* **Task to carry out**: Reproduce, exactly and only, the lines of the data that follows from the one containing "<source format=gbr>" down to the one containing "G04 leading zeros", without pictures.

* **Pictures with circuit source files**:
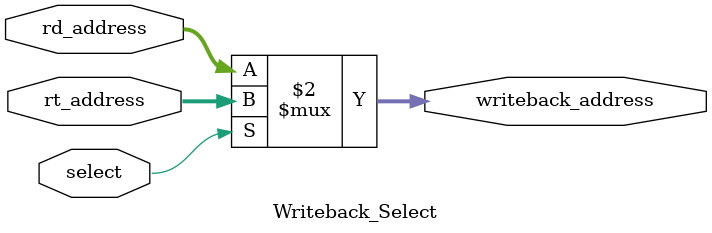
<source format=v>
module Writeback_Select(
    input        select,
    input  [4:0] rt_address,
    input  [4:0] rd_address,
	 
    output [4:0] writeback_address
);
	
	assign writeback_address = (select == 1)? rt_address : rd_address;


endmodule

</source>
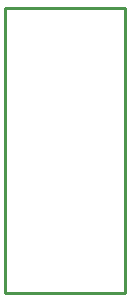
<source format=gbr>
G04 EAGLE Gerber RS-274X export*
G75*
%MOMM*%
%FSLAX34Y34*%
%LPD*%
%IN*%
%IPPOS*%
%AMOC8*
5,1,8,0,0,1.08239X$1,22.5*%
G01*
%ADD10C,0.254000*%


D10*
X0Y0D02*
X101600Y0D01*
X101600Y241300D01*
X0Y241300D01*
X0Y0D01*
M02*

</source>
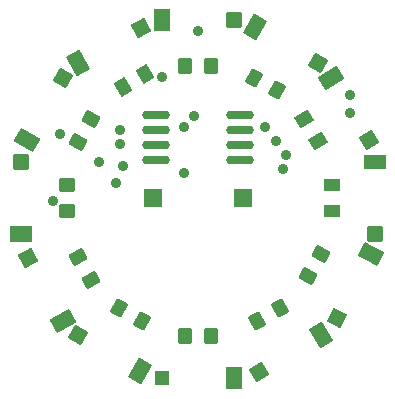
<source format=gts>
G04 Layer: TopSolderMaskLayer*
G04 EasyEDA v6.5.42, 2024-04-15 10:04:03*
G04 35ccfcd0ecce4f4f936ce021b9bc61d8,ed70181f279245e6aff80281ee7dc86a,10*
G04 Gerber Generator version 0.2*
G04 Scale: 100 percent, Rotated: No, Reflected: No *
G04 Dimensions in millimeters *
G04 leading zeros omitted , absolute positions ,4 integer and 5 decimal *
%FSLAX45Y45*%
%MOMM*%

%AMMACRO1*1,1,$1,$2,$3*1,1,$1,$4,$5*1,1,$1,0-$2,0-$3*1,1,$1,0-$4,0-$5*20,1,$1,$2,$3,$4,$5,0*20,1,$1,$4,$5,0-$2,0-$3,0*20,1,$1,0-$2,0-$3,0-$4,0-$5,0*20,1,$1,0-$4,0-$5,$2,$3,0*4,1,4,$2,$3,$4,$5,0-$2,0-$3,0-$4,0-$5,$2,$3,0*%
%ADD10R,1.5016X1.6016*%
%ADD11MACRO1,0.1016X0.8189X0.2194X0.2194X-0.8189*%
%ADD12MACRO1,0.1016X0.0696X-1.0794X-0.9696X-0.4794*%
%ADD13MACRO1,0.1016X0.826X-0.1907X-0.1907X-0.826*%
%ADD14MACRO1,0.1016X-0.4453X-0.9858X-1.0812X0.0319*%
%ADD15MACRO1,0.1016X0.5994X-0.5994X-0.5994X-0.5994*%
%ADD16R,1.9016X1.3016*%
%ADD17MACRO1,0.1016X0.2479X-0.8107X-0.8107X-0.2479*%
%ADD18MACRO1,0.1016X-1.0764X-0.1073X-0.513X0.9523*%
%ADD19MACRO1,0.1016X-0.2051X-0.8226X-0.8226X0.2051*%
%ADD20MACRO1,0.1016X-0.9778X0.4624X0.0508X1.0805*%
%ADD21R,1.3005X1.3005*%
%ADD22MACRO1,0.1016X-0.6X0.9X0.6X0.9*%
%ADD23MACRO1,0.1016X-0.8189X-0.2194X-0.2194X0.8189*%
%ADD24MACRO1,0.1016X-0.0696X1.0794X0.9696X0.4794*%
%ADD25MACRO1,0.1016X-0.8149X0.2337X0.2337X0.8149*%
%ADD26MACRO1,0.1016X0.4963X0.9611X1.0781X-0.0884*%
%ADD27MACRO1,0.1016X-0.5994X0.5994X0.5994X0.5994*%
%ADD28MACRO1,0.1016X0.9X0.6X0.9X-0.6*%
%ADD29MACRO1,0.1016X-0.2194X0.8189X0.8189X0.2194*%
%ADD30MACRO1,0.1016X1.0794X0.0696X0.4794X-0.9696*%
%ADD31MACRO1,0.1016X0.2337X0.8149X0.8149X-0.2337*%
%ADD32MACRO1,0.1016X0.9611X-0.4963X-0.0884X-1.078*%
%ADD33MACRO1,0.1016X0.5994X0.5994X0.5994X-0.5994*%
%ADD34MACRO1,0.1016X0.6X-0.9X-0.6X-0.9*%
%ADD35O,2.3516082000000003X0.7315962*%
%ADD36MACRO1,0.1016X0.7505X-0.2782X-0.1067X-0.7932*%
%ADD37MACRO1,0.1016X0.1343X-0.789X-0.7403X-0.3042*%
%ADD38MACRO1,0.1016X-0.2782X-0.7505X-0.7932X0.1067*%
%ADD39R,1.3516X1.1016*%
%ADD40MACRO1,0.1016X-0.789X-0.1343X-0.3042X0.7403*%
%ADD41MACRO1,0.1016X-0.7403X0.3042X0.1343X0.789*%
%ADD42MACRO1,0.1016X-0.5X0.625X0.5X0.625*%
%ADD43MACRO1,0.1016X-0.1343X0.789X0.7403X0.3042*%
%ADD44MACRO1,0.1016X0.3042X0.7403X0.789X-0.1343*%
%ADD45MACRO1,0.1016X0.625X0.5X0.625X-0.5*%
%ADD46MACRO1,0.1016X0.789X0.1343X0.3042X-0.7403*%
%ADD47MACRO1,0.1016X0.5X-0.625X-0.5X-0.625*%
%ADD48C,0.9016*%

%LPD*%
D10*
G01*
X3219958Y4169918D03*
G01*
X3979925Y4169918D03*
D11*
G01*
X4614129Y5307488D03*
D12*
G01*
X4085850Y5612490D03*
D13*
G01*
X5051633Y4661324D03*
D14*
G01*
X4728380Y5178637D03*
D15*
G01*
X5100065Y3864917D03*
D16*
G01*
X5100065Y4474921D03*
D17*
G01*
X4776790Y3150810D03*
D18*
G01*
X5063169Y3689412D03*
D19*
G01*
X4118538Y2692793D03*
D20*
G01*
X4641414Y3006967D03*
D21*
G01*
X3294938Y2640076D03*
D22*
G01*
X3904945Y2640075D03*
D23*
G01*
X2585741Y3002380D03*
D24*
G01*
X3114020Y2697378D03*
D25*
G01*
X2162008Y3656643D03*
D26*
G01*
X2457744Y3123121D03*
D27*
G01*
X2100071Y4474918D03*
D28*
G01*
X2100071Y3864914D03*
D29*
G01*
X2462376Y5184118D03*
D30*
G01*
X2157374Y4655839D03*
D31*
G01*
X3116639Y5607851D03*
D32*
G01*
X2583117Y5312114D03*
D33*
G01*
X3904993Y5669988D03*
D34*
G01*
X3294989Y5669988D03*
D35*
G01*
X3246932Y4870450D03*
G01*
X3246932Y4743450D03*
G01*
X3246932Y4616450D03*
G01*
X3246932Y4489450D03*
G01*
X3952951Y4870450D03*
G01*
X3952951Y4743450D03*
G01*
X3952951Y4616450D03*
G01*
X3952951Y4489450D03*
D36*
G01*
X3154305Y5216664D03*
G01*
X2965715Y5103347D03*
D37*
G01*
X4266214Y5076706D03*
G01*
X4073785Y5183371D03*
D38*
G01*
X4616554Y4645597D03*
G01*
X4503237Y4834187D03*
D39*
G01*
X4739995Y4059910D03*
G01*
X4739995Y4279925D03*
D40*
G01*
X4536794Y3503716D03*
G01*
X4643459Y3696145D03*
D41*
G01*
X4103766Y3126731D03*
G01*
X4296195Y3233395D03*
D42*
G01*
X3490020Y2999973D03*
G01*
X3710035Y2999973D03*
D43*
G01*
X2933832Y3233390D03*
G01*
X3126261Y3126726D03*
D44*
G01*
X2586564Y3666164D03*
G01*
X2693229Y3473735D03*
D45*
G01*
X2490033Y4279910D03*
G01*
X2490033Y4059895D03*
D46*
G01*
X2693315Y4836205D03*
G01*
X2586650Y4643776D03*
D47*
G01*
X3710025Y5279897D03*
G01*
X3490010Y5279897D03*
D48*
G01*
X3899992Y5699988D03*
G01*
X4319981Y4409998D03*
G01*
X4350004Y4529988D03*
G01*
X4259986Y4649978D03*
G01*
X4169994Y4769993D03*
G01*
X3480003Y4769993D03*
G01*
X2939999Y4739995D03*
G01*
X2939999Y4619980D03*
G01*
X3599992Y5579998D03*
G01*
X3299993Y5189981D03*
G01*
X3569995Y4859985D03*
G01*
X2429992Y4709998D03*
G01*
X2369997Y4139996D03*
G01*
X2759989Y4469993D03*
G01*
X3480003Y4380001D03*
G01*
X4889982Y5039995D03*
G01*
X2969996Y4439996D03*
G01*
X2910001Y4289983D03*
G01*
X4889982Y4889982D03*
M02*

</source>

* **Result**:
<source format=gbr>
G04 EAGLE Gerber RS-274X export*
G75*
%MOMM*%
%FSLAX34Y34*%
%LPD*%
%IN*%
%IPPOS*%
%AMOC8*
5,1,8,0,0,1.08239X$1,22.5*%
G01*
%ADD10C,0.254000*%


D10*
X0Y0D02*
X101600Y0D01*
X101600Y241300D01*
X0Y241300D01*
X0Y0D01*
M02*

</source>
<source format=gts>
G04 Layer: TopSolderMaskLayer*
G04 EasyEDA v6.5.42, 2024-04-15 10:04:03*
G04 35ccfcd0ecce4f4f936ce021b9bc61d8,ed70181f279245e6aff80281ee7dc86a,10*
G04 Gerber Generator version 0.2*
G04 Scale: 100 percent, Rotated: No, Reflected: No *
G04 Dimensions in millimeters *
G04 leading zeros omitted , absolute positions ,4 integer and 5 decimal *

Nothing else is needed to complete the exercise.